■ Extracted material ■
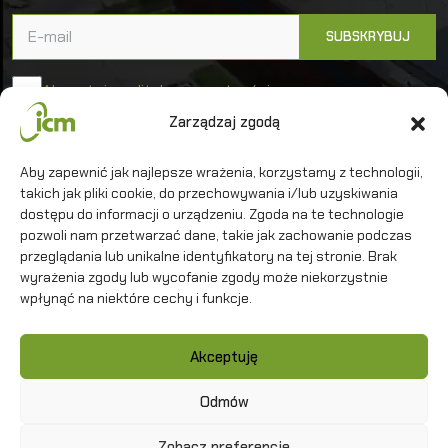
Akceptuję politykę prywatności
Zarządzaj zgodą
Uniwersytet Warszawski
Aby zapewnić jak najlepsze wrażenia, korzystamy z technologii,
Interdyscyplinarne Centrum Modelowania
takich jak pliki cookie, do przechowywania i/lub uzyskiwania
Matematycznego i Komputerowego
dostępu do informacji o urządzeniu. Zgoda na te technologie
pozwoli nam przetwarzać dane, takie jak zachowanie podczas
przeglądania lub unikalne identyfikatory na tej stronie. Brak
wyrażenia zgody lub wycofanie zgody może niekorzystnie
wpłynąć na niektóre cechy i funkcje.
Kontakt
Akceptuję
Polityka prywatności
Mapa strony
Odmów
Zobacz preferencje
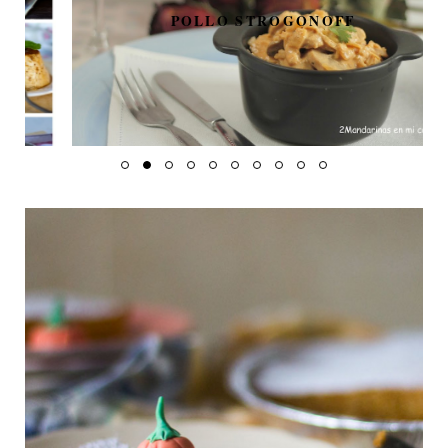
POLLO STROGONOFF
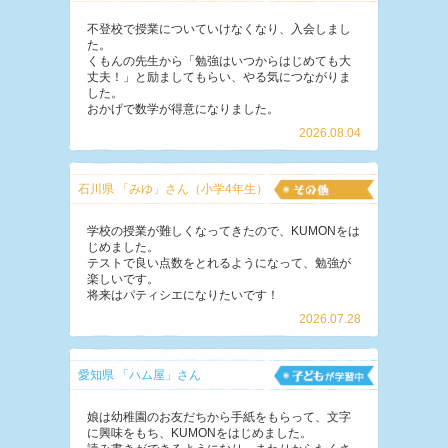
不登校で授業についていけなくなり、入会しまし
た。
くもんの先生から「勉強はいつからはじめても大
丈夫！」と励ましてもらい、やる気につながりま
した。
おかげで数学が得意になりました。
2026.08.04
石川県 「みゆ」さん（小学4年生）
学校の授業が難しくなってきたので、KUMONをは
じめました。
テストで良い点数をとれるようになって、勉強が
楽しいです。
将来はパティシエになりたいです！
2026.07.28
愛知県 「ハム屋」さん
娘は幼稚園のお友だちから手紙をもらって、文字
に興味をもち、KUMONをはじめました。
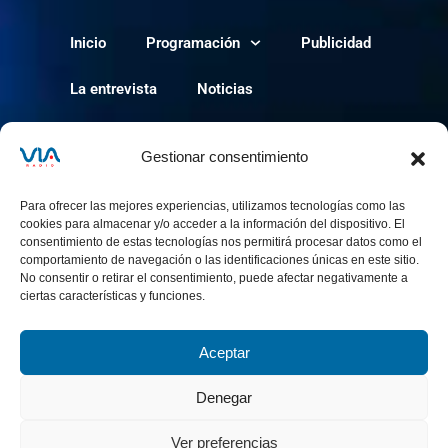
Inicio
Programación
Publicidad
La entrevista
Noticias
Política de cookies
Gestionar consentimiento
Para ofrecer las mejores experiencias, utilizamos tecnologías como las
cookies para almacenar y/o acceder a la información del dispositivo. El
consentimiento de estas tecnologías nos permitirá procesar datos como el
comportamiento de navegación o las identificaciones únicas en este sitio.
No consentir o retirar el consentimiento, puede afectar negativamente a
ciertas características y funciones.
Aceptar
via-radio.com © 2024 Todos los derechos
reservados.
Denegar
Ver preferencias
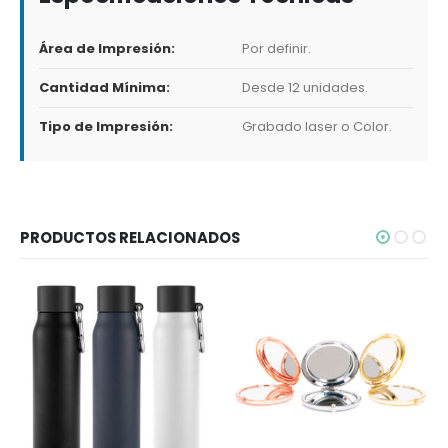
Área de Impresión:
Por definir.
Cantidad Mínima:
Desde 12 unidades.
Tipo de Impresión:
Grabado laser o Color.
PRODUCTOS RELACIONADOS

■ What is being asked ■
Rewrite every line of text from the records above as a Markdown table with the columns No. and Line, numbering the rows in order and omitting blank lines. Leave the pictures out.

■ Written response ■
| No. | Line |
|---|---|
| 1 | Akceptuję politykę prywatności |
| 2 | Zarządzaj zgodą |
| 3 | Uniwersytet Warszawski |
| 4 | Aby zapewnić jak najlepsze wrażenia, korzystamy z technologii, |
| 5 | Interdyscyplinarne Centrum Modelowania |
| 6 | takich jak pliki cookie, do przechowywania i/lub uzyskiwania |
| 7 | Matematycznego i Komputerowego |
| 8 | dostępu do informacji o urządzeniu. Zgoda na te technologie |
| 9 | pozwoli nam przetwarzać dane, takie jak zachowanie podczas |
| 10 | przeglądania lub unikalne identyfikatory na tej stronie. Brak |
| 11 | wyrażenia zgody lub wycofanie zgody może niekorzystnie |
| 12 | wpłynąć na niektóre cechy i funkcje. |
| 13 | Kontakt |
| 14 | Akceptuję |
| 15 | Polityka prywatności |
| 16 | Mapa strony |
| 17 | Odmów |
| 18 | Zobacz preferencje |
| 19 | POLLO STROGONOFF |
| 20 | 不登校で授業についていけなくなり、入会しまし |
| 21 | た。 |
| 22 | くもんの先生から「勉強はいつからはじめても大 |
| 23 | 丈夫！」と励ましてもらい、やる気につながりま |
| 24 | した。 |
| 25 | おかげで数学が得意になりました。 |
| 26 | 2026.08.04 |
| 27 | 石川県 「みゆ」さん（小学4年生） |
| 28 | 学校の授業が難しくなってきたので、KUMONをは |
| 29 | じめました。 |
| 30 | テストで良い点数をとれるようになって、勉強が |
| 31 | 楽しいです。 |
| 32 | 将来はパティシエになりたいです！ |
| 33 | 2026.07.28 |
| 34 | 愛知県 「ハム屋」さん |
| 35 | 娘は幼稚園のお友だちから手紙をもらって、文字 |
| 36 | に興味をもち、KUMONをはじめました。 |
| 37 | Inicio |
| 38 | Programación |
| 39 | Publicidad |
| 40 | La entrevista |
| 41 | Noticias |
| 42 | Política de cookies |
| 43 | Gestionar consentimiento |
| 44 | Para ofrecer las mejores experiencias, utilizamos tecnologías como las |
| 45 | cookies para almacenar y/o acceder a la información del dispositivo. El |
| 46 | consentimiento de estas tecnologías nos permitirá procesar datos como el |
| 47 | comportamiento de navegación o las identificaciones únicas en este sitio. |
| 48 | No consentir o retirar el consentimiento, puede afectar negativamente a |
| 49 | ciertas características y funciones. |
| 50 | Aceptar |
| 51 | via-radio.com © 2024 Todos los derechos |
| 52 | reservados. |
| 53 | Denegar |
| 54 | Ver preferencias |
| 55 | Área de Impresión: |
| 56 | Por definir. |
| 57 | Cantidad Mínima: |
| 58 | Desde 12 unidades. |
| 59 | Tipo de Impresión: |
| 60 | Grabado laser o Color. |
| 61 | PRODUCTOS RELACIONADOS |